Dieses Verb braucht fast immer zwei Objekte: die Person, die etwas erhält, steht im Dativ, und die Sache, die geschickt wird, steht im Akkusativ. Die Struktur ist: jemandem (Dativ) etwas (Akkusativ) zuschicken.
Meine Oma hat mir (Dativ) ein Paket (Akkusativ) zugeschickt.
Häufig wird „zuschicken“ mit digitalen oder postalischen Sendungen verwendet. Typische Objekte sind: „Unterlagen“, „ein Dokument“, „einen Link“, „ein Paket“ oder „Informationen“.
Der Kundenservice schickte mir einen Link zur Problemlösung zu.

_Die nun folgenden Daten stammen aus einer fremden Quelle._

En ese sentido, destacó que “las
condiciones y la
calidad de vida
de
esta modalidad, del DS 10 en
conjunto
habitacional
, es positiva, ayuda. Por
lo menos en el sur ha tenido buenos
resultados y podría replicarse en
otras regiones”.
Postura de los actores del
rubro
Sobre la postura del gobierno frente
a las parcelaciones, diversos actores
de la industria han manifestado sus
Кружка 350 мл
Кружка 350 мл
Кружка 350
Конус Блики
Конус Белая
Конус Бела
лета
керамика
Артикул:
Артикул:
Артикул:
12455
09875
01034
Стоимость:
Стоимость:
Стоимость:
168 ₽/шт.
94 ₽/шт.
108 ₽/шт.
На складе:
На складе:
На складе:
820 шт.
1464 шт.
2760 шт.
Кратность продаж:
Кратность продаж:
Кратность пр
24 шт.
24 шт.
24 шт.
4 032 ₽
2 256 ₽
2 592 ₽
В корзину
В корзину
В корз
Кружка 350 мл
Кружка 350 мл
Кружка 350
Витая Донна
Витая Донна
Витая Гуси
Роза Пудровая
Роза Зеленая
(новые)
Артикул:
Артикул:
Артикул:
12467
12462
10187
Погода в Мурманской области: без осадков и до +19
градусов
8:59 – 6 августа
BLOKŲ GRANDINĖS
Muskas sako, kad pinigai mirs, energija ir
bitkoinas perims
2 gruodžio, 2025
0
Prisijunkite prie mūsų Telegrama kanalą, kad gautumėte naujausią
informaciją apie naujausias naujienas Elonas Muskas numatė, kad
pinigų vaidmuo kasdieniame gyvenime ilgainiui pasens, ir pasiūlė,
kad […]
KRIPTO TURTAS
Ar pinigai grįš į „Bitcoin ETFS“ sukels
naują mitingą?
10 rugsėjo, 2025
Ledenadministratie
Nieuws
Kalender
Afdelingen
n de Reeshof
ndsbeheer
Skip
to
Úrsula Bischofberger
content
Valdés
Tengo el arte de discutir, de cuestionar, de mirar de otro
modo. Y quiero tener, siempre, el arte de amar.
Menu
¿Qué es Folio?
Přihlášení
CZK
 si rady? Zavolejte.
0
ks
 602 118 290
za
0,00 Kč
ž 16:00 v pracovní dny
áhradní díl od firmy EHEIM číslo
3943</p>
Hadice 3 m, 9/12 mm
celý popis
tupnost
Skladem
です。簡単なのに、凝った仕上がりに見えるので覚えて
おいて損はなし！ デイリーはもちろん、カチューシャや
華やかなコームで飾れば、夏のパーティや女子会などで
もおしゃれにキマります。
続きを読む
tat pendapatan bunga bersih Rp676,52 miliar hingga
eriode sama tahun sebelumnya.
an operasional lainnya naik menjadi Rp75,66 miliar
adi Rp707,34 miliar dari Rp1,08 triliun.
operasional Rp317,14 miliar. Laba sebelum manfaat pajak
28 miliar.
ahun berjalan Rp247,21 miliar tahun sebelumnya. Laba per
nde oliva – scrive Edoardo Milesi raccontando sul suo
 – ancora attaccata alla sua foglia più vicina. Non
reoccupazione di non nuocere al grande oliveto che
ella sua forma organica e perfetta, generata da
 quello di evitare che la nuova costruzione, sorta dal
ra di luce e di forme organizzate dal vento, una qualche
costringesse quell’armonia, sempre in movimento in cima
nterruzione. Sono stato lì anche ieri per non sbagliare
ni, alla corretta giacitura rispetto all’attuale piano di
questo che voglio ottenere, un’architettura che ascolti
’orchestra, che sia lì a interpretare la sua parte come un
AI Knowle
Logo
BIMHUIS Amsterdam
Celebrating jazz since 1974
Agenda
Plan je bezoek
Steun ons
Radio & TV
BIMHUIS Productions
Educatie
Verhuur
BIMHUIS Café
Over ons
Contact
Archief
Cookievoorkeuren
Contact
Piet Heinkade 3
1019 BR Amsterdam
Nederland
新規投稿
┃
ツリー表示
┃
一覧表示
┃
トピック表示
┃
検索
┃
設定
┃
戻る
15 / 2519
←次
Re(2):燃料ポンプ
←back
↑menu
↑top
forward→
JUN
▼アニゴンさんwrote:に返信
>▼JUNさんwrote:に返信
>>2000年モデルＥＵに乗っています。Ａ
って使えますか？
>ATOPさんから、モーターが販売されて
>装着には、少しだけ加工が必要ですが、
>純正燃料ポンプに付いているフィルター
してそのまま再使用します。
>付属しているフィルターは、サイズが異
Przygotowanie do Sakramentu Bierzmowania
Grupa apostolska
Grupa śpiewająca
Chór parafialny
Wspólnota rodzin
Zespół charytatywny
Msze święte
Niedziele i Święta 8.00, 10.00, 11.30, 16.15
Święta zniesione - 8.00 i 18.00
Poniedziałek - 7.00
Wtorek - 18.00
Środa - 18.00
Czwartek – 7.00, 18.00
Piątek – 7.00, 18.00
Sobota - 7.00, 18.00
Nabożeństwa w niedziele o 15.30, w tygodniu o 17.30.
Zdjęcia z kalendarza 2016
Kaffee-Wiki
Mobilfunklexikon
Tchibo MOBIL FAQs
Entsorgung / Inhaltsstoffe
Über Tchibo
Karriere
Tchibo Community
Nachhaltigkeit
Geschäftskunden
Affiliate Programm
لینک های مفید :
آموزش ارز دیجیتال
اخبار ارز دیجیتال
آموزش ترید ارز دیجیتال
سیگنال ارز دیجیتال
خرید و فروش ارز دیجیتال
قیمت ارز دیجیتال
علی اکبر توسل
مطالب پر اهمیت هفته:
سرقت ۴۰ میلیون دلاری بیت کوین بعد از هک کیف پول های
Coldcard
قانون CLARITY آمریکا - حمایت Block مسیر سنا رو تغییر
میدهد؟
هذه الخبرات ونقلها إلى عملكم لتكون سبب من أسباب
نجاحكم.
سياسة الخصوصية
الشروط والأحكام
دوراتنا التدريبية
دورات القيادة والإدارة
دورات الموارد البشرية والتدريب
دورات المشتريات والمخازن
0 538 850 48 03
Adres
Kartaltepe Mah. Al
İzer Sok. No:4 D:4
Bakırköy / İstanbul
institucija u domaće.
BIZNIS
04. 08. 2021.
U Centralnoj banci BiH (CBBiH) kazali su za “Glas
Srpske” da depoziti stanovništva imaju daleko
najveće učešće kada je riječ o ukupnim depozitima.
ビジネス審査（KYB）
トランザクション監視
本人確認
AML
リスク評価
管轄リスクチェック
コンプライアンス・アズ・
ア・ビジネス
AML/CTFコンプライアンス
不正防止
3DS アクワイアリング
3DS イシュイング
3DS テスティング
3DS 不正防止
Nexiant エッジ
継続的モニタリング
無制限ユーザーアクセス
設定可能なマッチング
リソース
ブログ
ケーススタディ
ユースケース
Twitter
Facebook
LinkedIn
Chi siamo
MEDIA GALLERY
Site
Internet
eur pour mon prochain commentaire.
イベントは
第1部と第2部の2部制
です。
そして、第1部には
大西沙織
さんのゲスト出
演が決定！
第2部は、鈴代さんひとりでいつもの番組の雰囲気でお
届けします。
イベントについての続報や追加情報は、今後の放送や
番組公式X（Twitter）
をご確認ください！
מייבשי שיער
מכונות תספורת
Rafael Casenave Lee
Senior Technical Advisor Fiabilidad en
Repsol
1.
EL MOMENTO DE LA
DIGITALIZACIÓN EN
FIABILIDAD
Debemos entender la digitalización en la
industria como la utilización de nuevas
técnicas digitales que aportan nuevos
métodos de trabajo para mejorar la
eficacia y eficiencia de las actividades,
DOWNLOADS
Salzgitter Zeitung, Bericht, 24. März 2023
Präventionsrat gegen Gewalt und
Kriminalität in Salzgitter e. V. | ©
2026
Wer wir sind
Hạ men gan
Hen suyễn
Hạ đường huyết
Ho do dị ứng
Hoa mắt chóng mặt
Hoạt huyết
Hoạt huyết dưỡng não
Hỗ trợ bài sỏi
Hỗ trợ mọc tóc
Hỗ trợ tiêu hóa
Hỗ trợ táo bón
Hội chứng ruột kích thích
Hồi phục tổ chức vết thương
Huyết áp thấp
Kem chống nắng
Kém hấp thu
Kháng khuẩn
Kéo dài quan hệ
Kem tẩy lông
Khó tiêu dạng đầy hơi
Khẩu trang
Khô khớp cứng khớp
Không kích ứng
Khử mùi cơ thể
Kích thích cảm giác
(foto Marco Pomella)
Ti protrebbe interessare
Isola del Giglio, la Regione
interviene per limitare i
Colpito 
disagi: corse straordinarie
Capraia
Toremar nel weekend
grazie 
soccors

Beide Verben passen, wenn etwas an eine bestimmte Person gesendet wird. Zuschicken stellt den Empfänger und das Gelangen zu ihm besonders in den Vordergrund, während schicken allgemeiner bleibt. Bei einer direkten Bitte an eine Person ist zuschicken daher oft die genauere Wahl, aber schicken ist ebenfalls möglich.

Ich schicke Frau Keller die Rechnung morgen zu.
Ich schicke die Rechnung morgen an Frau Keller.